21 января 1918 г. «Скорпион» окончательно списали в резерв. Каннингхэм теперь уже навсегда распрощался со своим кораблем после 7 лет и 3 недель службы на нем. «…Я расстался с ним с глубочайшим сожалением», – писал он впоследствии, – «В общем-то я человек не сентиментальный. Корабли не вечны, но „Скорпион“ был стойким маленьким судном. Я досконально научил все его особенности, все закоулки и укромные уголки, мне был знаком каждый его болт, каждая заклепка. Думаю, даже сейчас я бы смог пройти по его верхней палубе с завязанными глазами. С ним у меня связаны многие воспоминания о войне и мире; моими сослуживцами на нем были замечательные офицеры и матросы».
Расставшись со «Скорпионом» Каннингхэм получил отпуск, который провел у матери в Эдинбурге. Имея такой послужной список, досрочное представление к очередному званию и такие высокие награды, Каннингхэм мог рассчитывать на получение практически любого назначения по своему желанию, соответствовавшего его званию. В конце Первой мировой войны военно-морская техника, стратегия и тактика претерпевали период глубоких изменений. Создавалась морская авиация, разрабатывалась тактика эскортирования конвоев и борьбы с подводными лодками. Во всех, новых сферах требовались энергичные люди с солидным боевым опытом. Но Каннингхэм твердо решил связать свою судьбу с эсминцами и почти не сомневался, что получит назначение именно на такой корабль.
8 февраля ему пришла телеграмма из Адмиралтейства с приказом прибыть в Инвернесс и ожидать там назначения. Каннингхэм прибыл в назначенное место на ночном поезде и остановился в привокзальной гостинице, Через некоторое время к нему в номер явился капитан-лейтенант морской пехоты и вручил приказ временно принять командование эсминцем. «Офелия», в связи с болезнью его командира. Выяснилось, что «Офелия» стоит в Порт-Эдгаре, в Ферт-оф-Форте, поэтому путешествие Каннингхэма на север оказалось пустой тратой времени. Но таковы были предосторожности военного времени. На следующее утро он возвратился в Эдинбург и на свой новый корабль попал 11 февраля.

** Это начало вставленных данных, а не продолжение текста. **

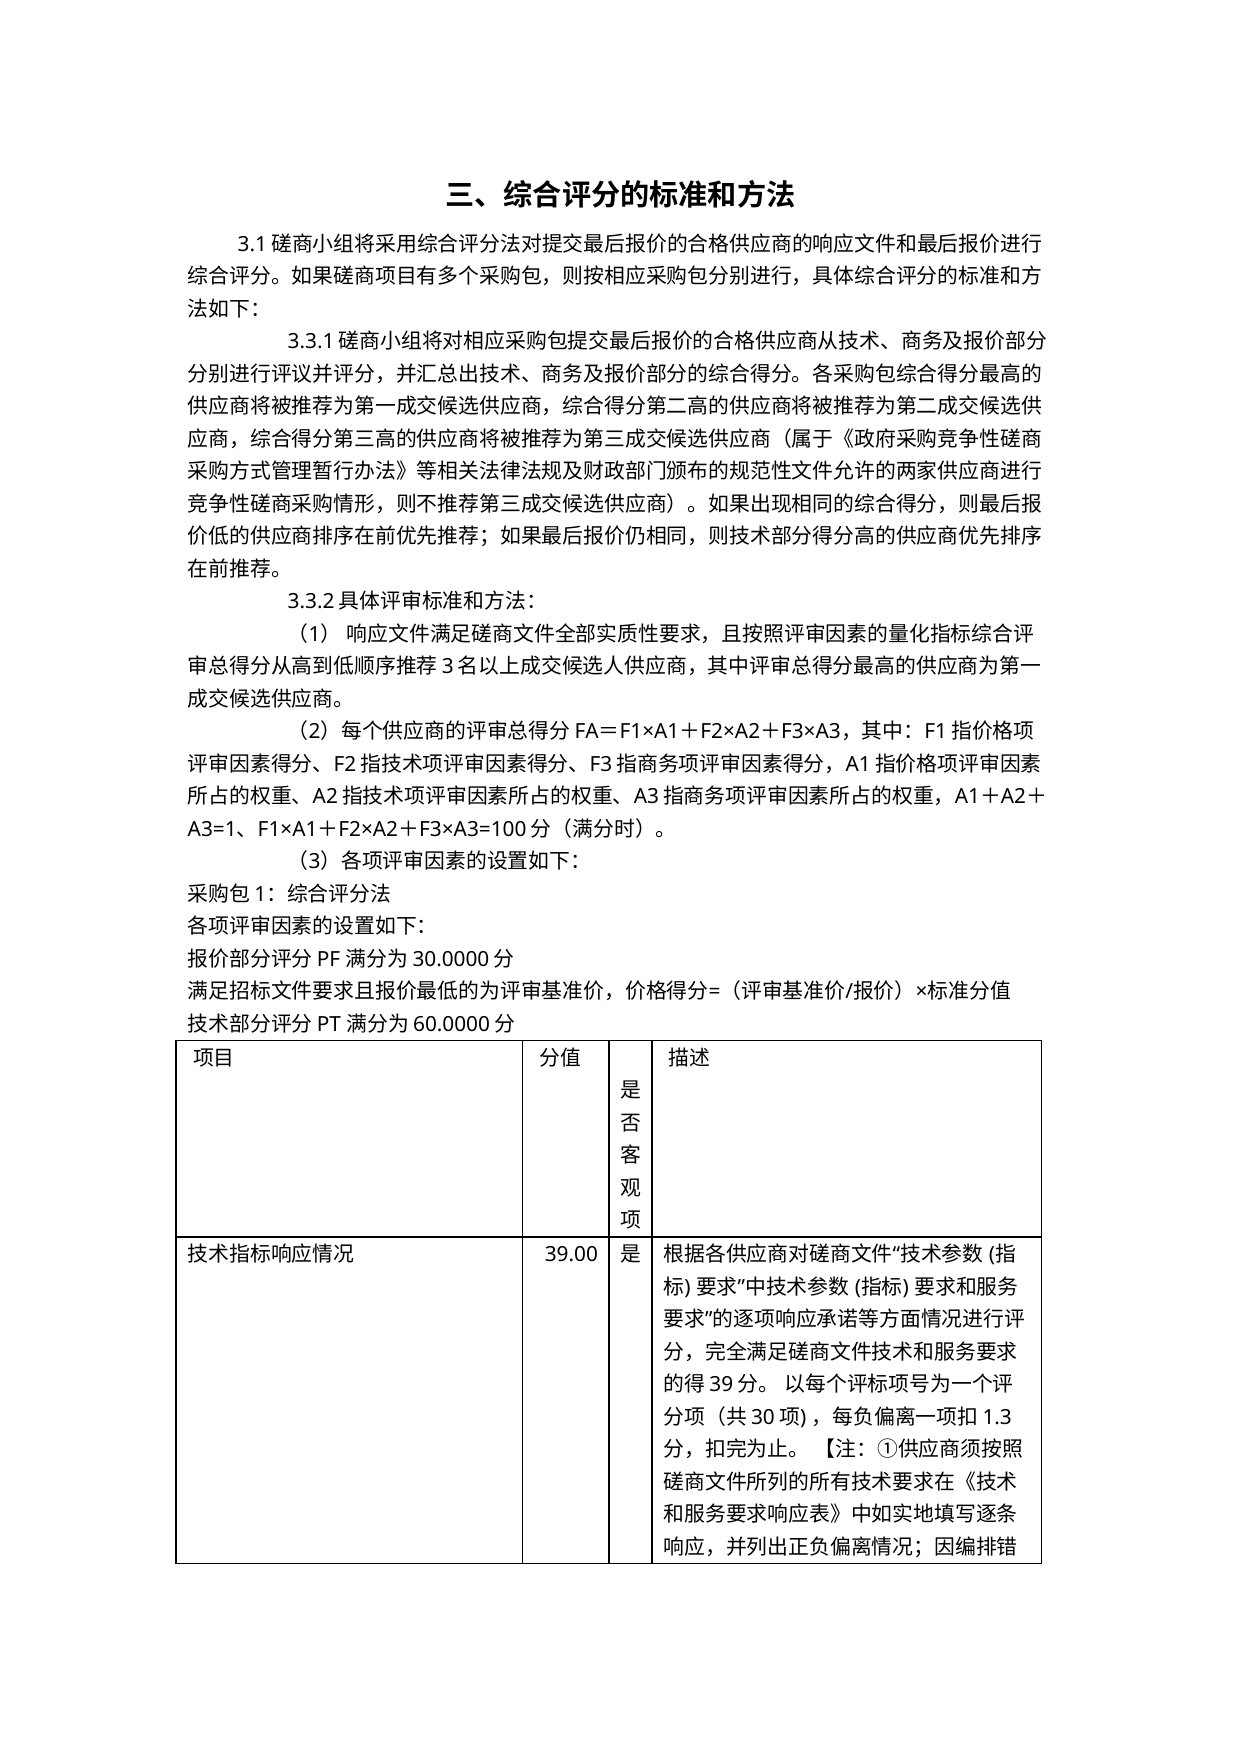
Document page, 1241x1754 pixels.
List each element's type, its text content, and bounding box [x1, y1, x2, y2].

text 各项评审因素的设置如下： [187, 909, 1053, 942]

Это назначение не слишком обрадовало Каннингхэма. «Офелия» представляла собой большой эсминец, построенный уже в годы войны и приписанный к 14-ой флотилии в составе Гранд Флита. В Гранд Флит Каннингхэму совсем не хотелось, утешало лишь то. что новое назначение временное. Внешний вид «Офелии» Каннингхэму сразу не понравился. По средиземноморским стандартам эсминец был просто грязен, а матросы – расхлябанными, неряшливыми. К концу войны корабли Гранд Флита находились в последней стадии изношенности, а их офицеры и матросы в состоянии жестокой хандры. В подавляющем большинстве они провели почти 4 года в Скапа-Флоу, при практически полном отсутствии развлечений. Им приходилось совершать длительные походы в Северном море, как правило, в условиях скверной погоды и редко встречаться с противником. Возможности для физических упражнений и отдыха во время стоянки практически отсутствовали – ни футбола, ни спортивных игр, ни кинотеатров. Инертность и скука в значительной степени стали результатом того, что матросов нечем было занять. К своему возмущению Каннингхэм заметил, что во время стоянки на некоторых эсминцах команду будили не ранее 9 часов утра.